Dia selalu seperti ini.

 

Memberiku pilihan yang menyebalkan dan membiarkanku memilih. Hari ini juga, aku yang harus memutuskan apa yang akan dilakukan selanjutnya.

 

Sendai-san tampak seolah tidak ada kaitannya dengan ini.

 

Bahkan sekarang, sebenarnya dia tidak ingin pakaiannya dilepas.

 

Aku mengulurkan tangan ke Sendai-san.

 

Menempatkan telapak tanganku di sekitar area jantungnya, dan menekannya ke sana.

 

"Sendai-san, kau dingin."


Aku tidak tahu apakah detak jantungnya cepat atau tidak.

 

Hanya saja, Sendai-san terasa sangat dingin sehingga aku bisa salah paham bahwa suhu tubuhku yang tinggi.

 

"Karena aku basah."

 

Meski tidak melihat dengan jelas, aku bisa mengerti bahwa seragam basahnya telah mengambil suhu tubuhnya.

 

Ketika aku menyentuh pipinya, dia tetap dingin.
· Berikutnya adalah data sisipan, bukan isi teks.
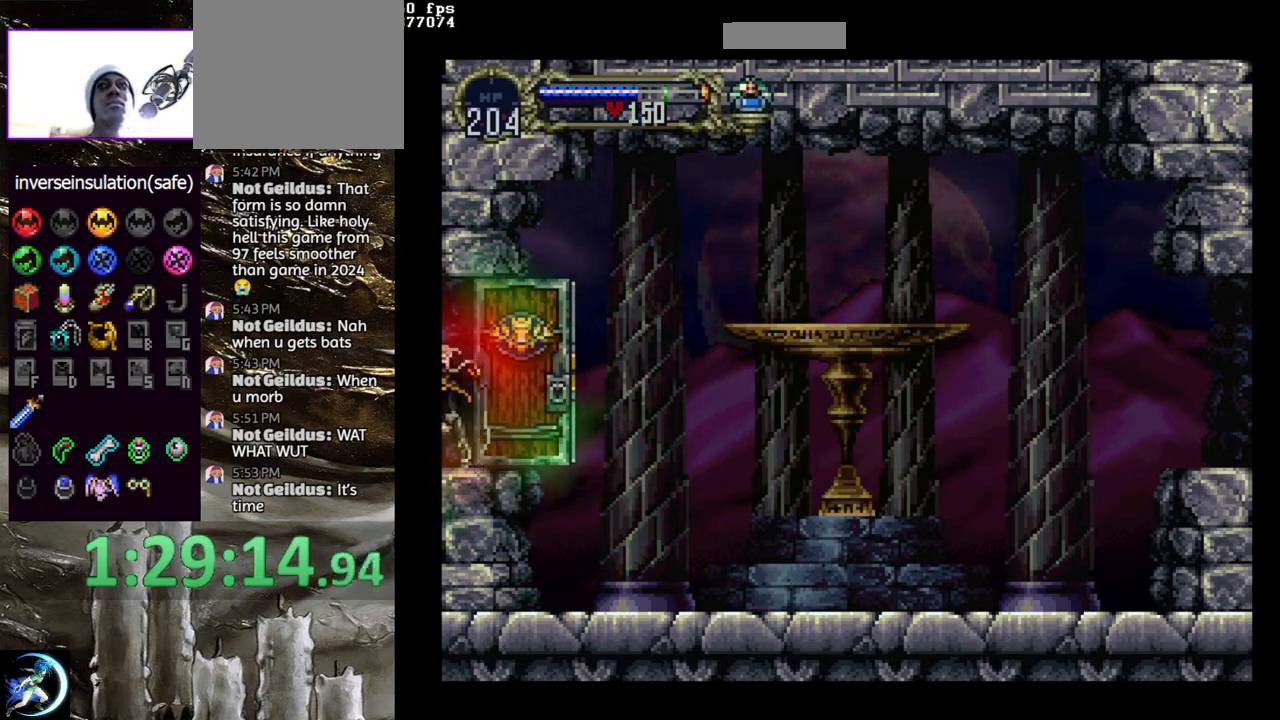
{"buttons": [], "left_stick": "center", "right_stick": "center", "events": []}
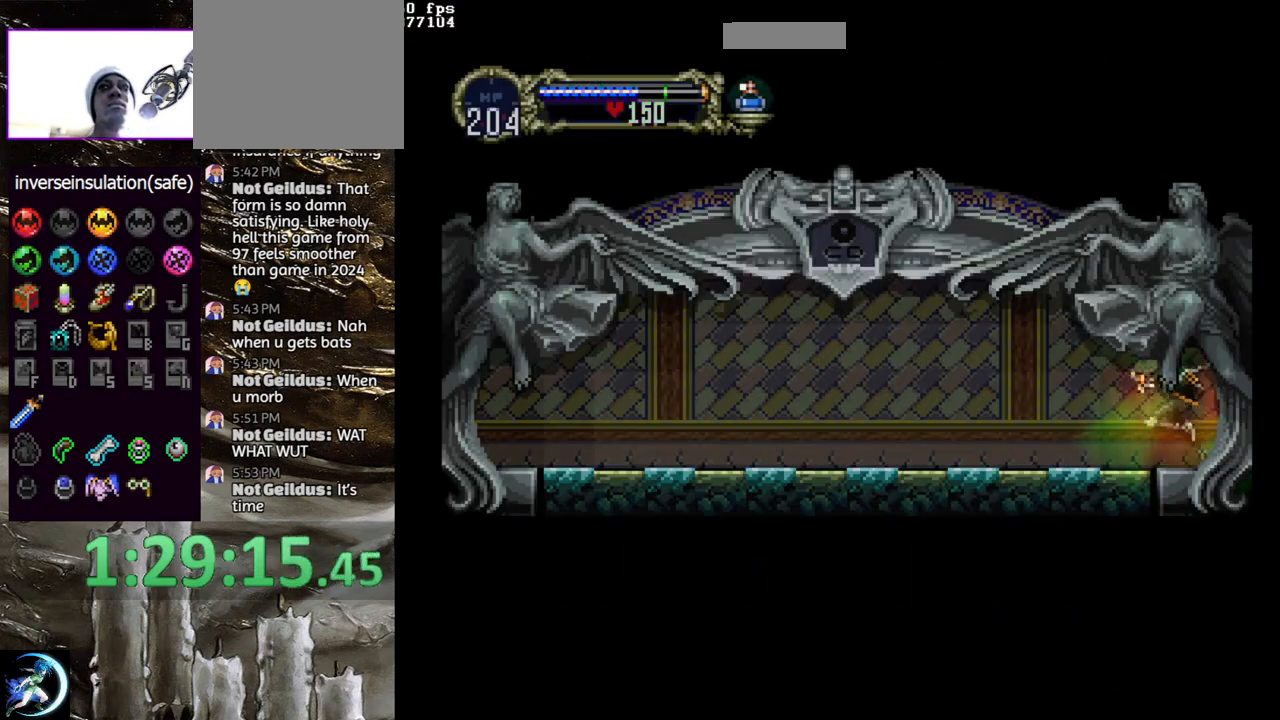
{"buttons": ["CROSS", "DPAD_DOWN", "DPAD_LEFT"], "left_stick": "center", "right_stick": "center", "events": [[133, "DPAD_LEFT", "down"], [200, "CROSS", "down"], [283, "CROSS", "up"], [350, "CROSS", "down"], [367, "DPAD_LEFT", "up"], [400, "CROSS", "up"], [483, "DPAD_DOWN", "down"], [483, "DPAD_LEFT", "down"], [500, "CROSS", "down"]]}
Bahkan ketika aku menyentuh bibirnya, dinginnya tidak berubah.

 

Semua bagian tubuhnya terasa sangat dingin sehingga ketika aku melepaskan tangan, Sendai-san menyentuh pipiku.

 

"Miyagi, kamu hangat."

 

Tangannya yang dingin mencuri suhu tubuhku.


Aku ingat, Sendai-san juga menyentuh pipiku waktu itu.

 

Hari kami berciuman untuk pertama kalinya.

 

Tangannya saat itu jauh lebih hangat daripada sekarang. Itu terjadi di bulan Mei, dan aku ingat dengan jelas tentang hari itu, tapi aku tidak ingat tanggalnya dengan pasti. Karena itu bukan kenangan yang aku labeli dan susun rapi, tidak ada tanda di kalenderku.

 

Tapi, bagaimana jika aku mencium Sendai-san sekarang?

 

Pikiran bodoh itu melintas di kepala, dan aku menarik tangan Sendai-san yang menyentuh pipiku.

 

Bibir kami tidak saling menyentuh, tapi wajahnya yang rapi ada dekat sekali.

 

Mata kami bertemu.

 

Aku mencoba mendekatkan wajahku sedikit lagi.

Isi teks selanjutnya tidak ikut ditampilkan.